Fortunately, for those that need to reduce cholesterol levels, several natural approaches can be effective.
Diet can play a role in reducing cholesterol, and the type of fats we consume can increase or decrease risks. Trans fatty acids, or trans fats, are manmade fats that have increased stability and longer shelf-life. Unfortunately, they also have a clear and negative impact on heart health.
Consuming trans fats raises LDL cholesterol and increases risks for heart attack, stroke, and death. The evidence is pretty clear that trans fats do not have a place in a healthy diet. When checking ingredient lists, any fat listed as “hydrogenated” is a trans fat and is best not consumed.
Diets high in monounsaturated fatty acids appear to have clear benefits on cholesterol and heart disease. Olive oil is high in monounsaturated fat. A large body of evidence suggests that consuming 20% of calories from monounsaturated fat reduces risks for heart events, including a reduction in heart attacks by 20%.
Nuts are also known to be heart-healthy. Numerous studies have found reduced total and LDL cholesterol with nut consumption. Generally, a serving of about 45 grams of nuts a day is a reasonable quantity. The strongest evidence is around walnuts and almonds; however, studies on hazelnuts, pecans, pistachios, cashews, macadamias, and peanuts all appear to suggest benefits.
2. Soluble Fiber
Fiber is important for health. Some of the latest research suggests that for every seven grams of increased fiber, you reduce your risks of heart disease by 9%. Soluble fiber, the type found in oats, psyllium, and flaxseed all appear to have modest benefits for lowering total and LDL cholesterol. They likely work by binding to cholesterol in the digestive tract and eliminating it from the body.
3. Bergamot Extract
Bergamot is a citrus fruit about the size of an orange, but with a greenish-yellow rind. It has long been used as the flavoring for Earl Grey tea. Recently, clinical trials of bergamot extract have documented cholesterol-lowering effects. A review of all the studies on bergamot for cholesterol found most showing significant benefits, with reductions in total cholesterol of up to 31% and LDL cholesterol up to 40%. The study authors concluded that bergamot appears to be a promising alternative for cholesterol management.
Phytosterols are plant steroids that have been reported to have potential anti-inflammatory and antioxidant effects. Benefits in the research suggest blood sugar balancing and cholesterol-lowering activity. Studies have found that around 2 g of phytosterols per day can lower LDL cholesterol between 8% and 10%.
Found in larger quantities in nuts, seeds, oils, beans, and whole grains, phytosterols likely contribute to these foods' heart health benefits. Phytosterols are also fat-soluble and appear to work best when taken with food and fat. In supplement form, how they were extracted and processed can be critical for achieving therapeutic benefits.
While studies have been mixed over the years on the benefits of garlic for cholesterol, the largest recent meta-analysis shows significant effects. Overall, total cholesterol was lowered by 17 mg/dl, and LDL was lowered by 9 mg/dl on average with garlic supplements. The study authors concluded that these benefits should reduce the risk of heart events by 38% in the average 50-year-old.

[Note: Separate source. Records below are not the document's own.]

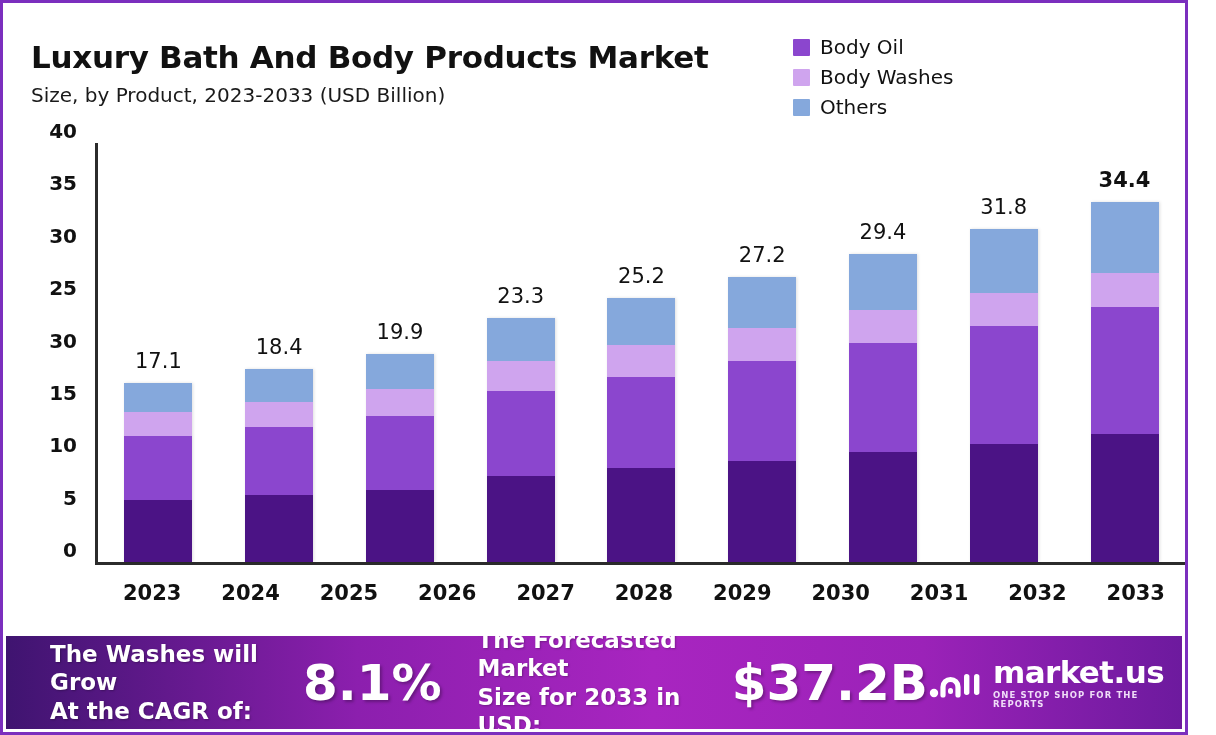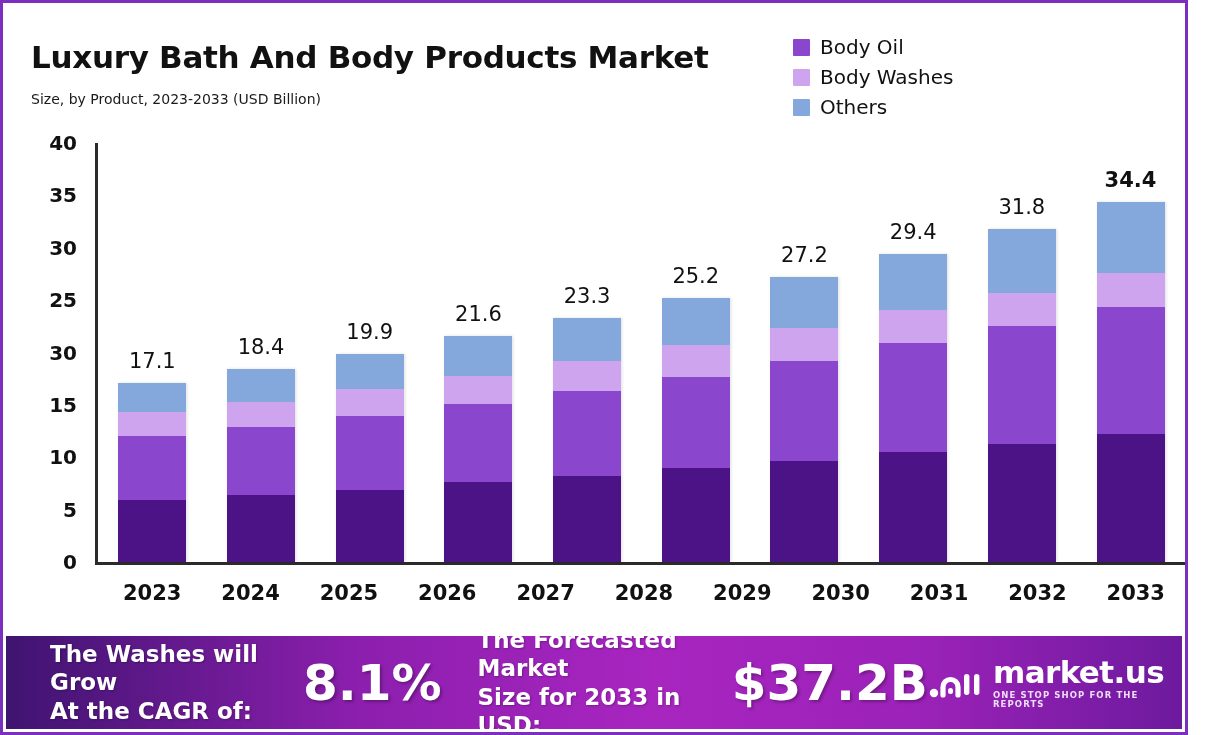--- a/index.html
+++ b/index.html
@@ -25,8 +25,8 @@
     white-space:nowrap;
   }
   .subtitle{
-    position:absolute;left:28px;top:88px;
-    font-size:14px;font-weight:normal;color:#1a1a1a;
+    position:absolute;left:28px;top:80px;
+    font-size:20px;font-weight:normal;color:#1a1a1a;
     white-space:nowrap;
   }
   

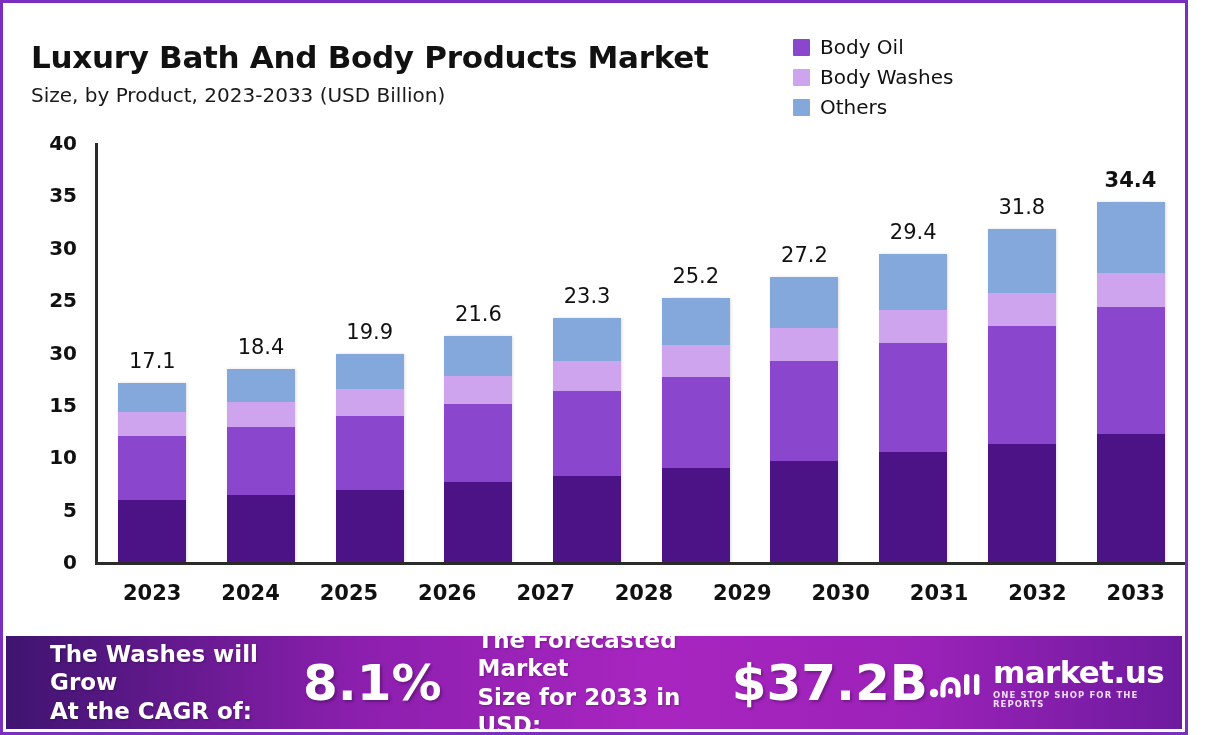--- a/index.html
+++ b/index.html
@@ -51,7 +51,7 @@
     font-size:20px;font-weight:bold;color:#111;
     transform:translateY(-50%);
   }
-  .ylabels{position:absolute;left:28px;top:140px;width:46px;height:419px;}
+  .ylabels{position:absolute;left:28px;top:128px;width:46px;height:419px;}
   .bars{
     position:absolute;left:95px;top:140px;right:0;bottom:176px;
     height:419px;

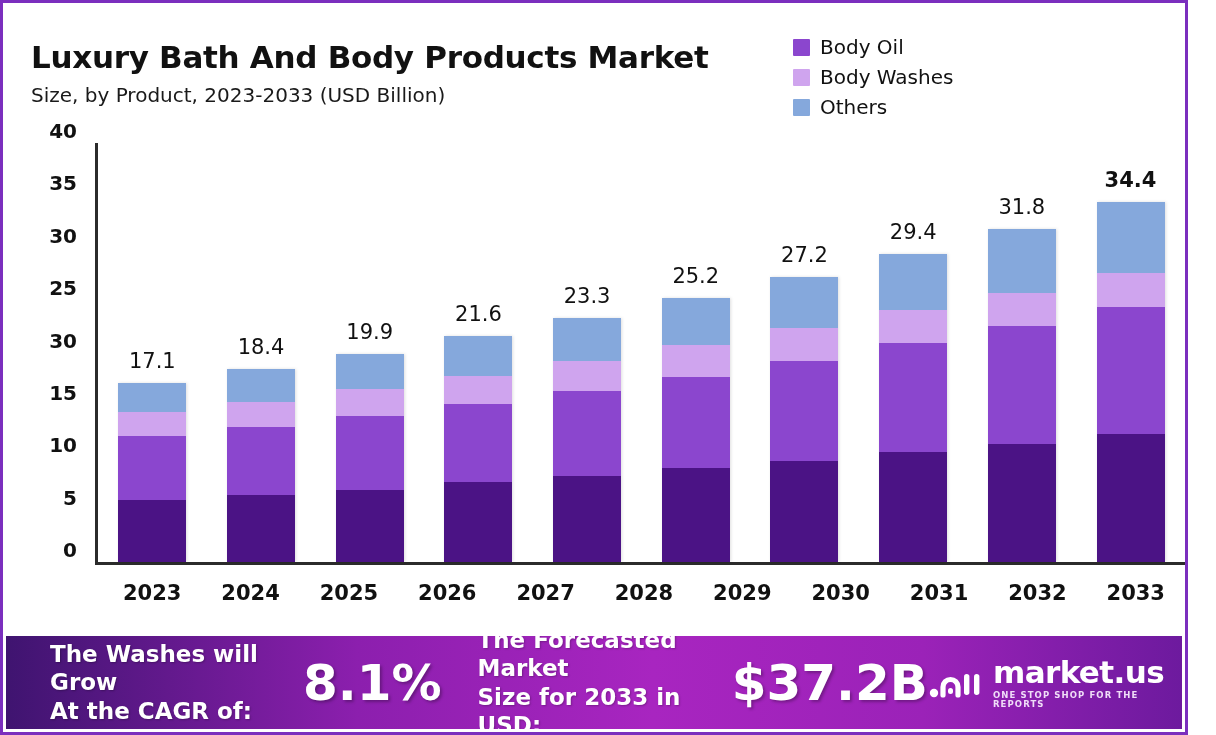--- a/index.html
+++ b/index.html
@@ -182,15 +182,6 @@
           <div class="seg" title="Body Washes: 2.6" style="background: rgb(207, 164, 238); height: 27.235px;"></div>
           <div class="seg" title="Body Oil: 7" style="background: rgb(139, 70, 206); height: 73.325px;"></div>
           <div class="seg" title="Body Lotions &amp; Creams: 6.9" style="background: rgb(75, 19, 133); height: 72.2775px;"></div>
-        </div>
-      </div>
-      <div class="barcol">
-        <div class="valuelabel" style="bottom: 236.26px;">21.6</div>
-        <div class="stack">
-          <div class="seg" title="Others: 3.8" style="background: rgb(133, 168, 220); height: 39.805px;"></div>
-          <div class="seg" title="Body Washes: 2.7" style="background: rgb(207, 164, 238); height: 28.2825px;"></div>
-          <div class="seg" title="Body Oil: 7.5" style="background: rgb(139, 70, 206); height: 78.5625px;"></div>
-          <div class="seg" title="Body Lotions &amp; Creams: 7.6" style="background: rgb(75, 19, 133); height: 79.61px;"></div>
         </div>
       </div>
       <div class="barcol">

High cholesterol is a complex issue that needs further non-biased research to fully understand the best treatment approaches. For people under age 65 with very elevated cholesterol, or in patients who have had a heart attack or are at high risk for heart events, lowering cholesterol should help to decrease risks of worsening heart disease.
While standard approaches can lower cholesterol, natural options often have fewer side effects. In the published research, diet and several supplements, including bergamot, phytosterols, and garlic appear to provide benefits.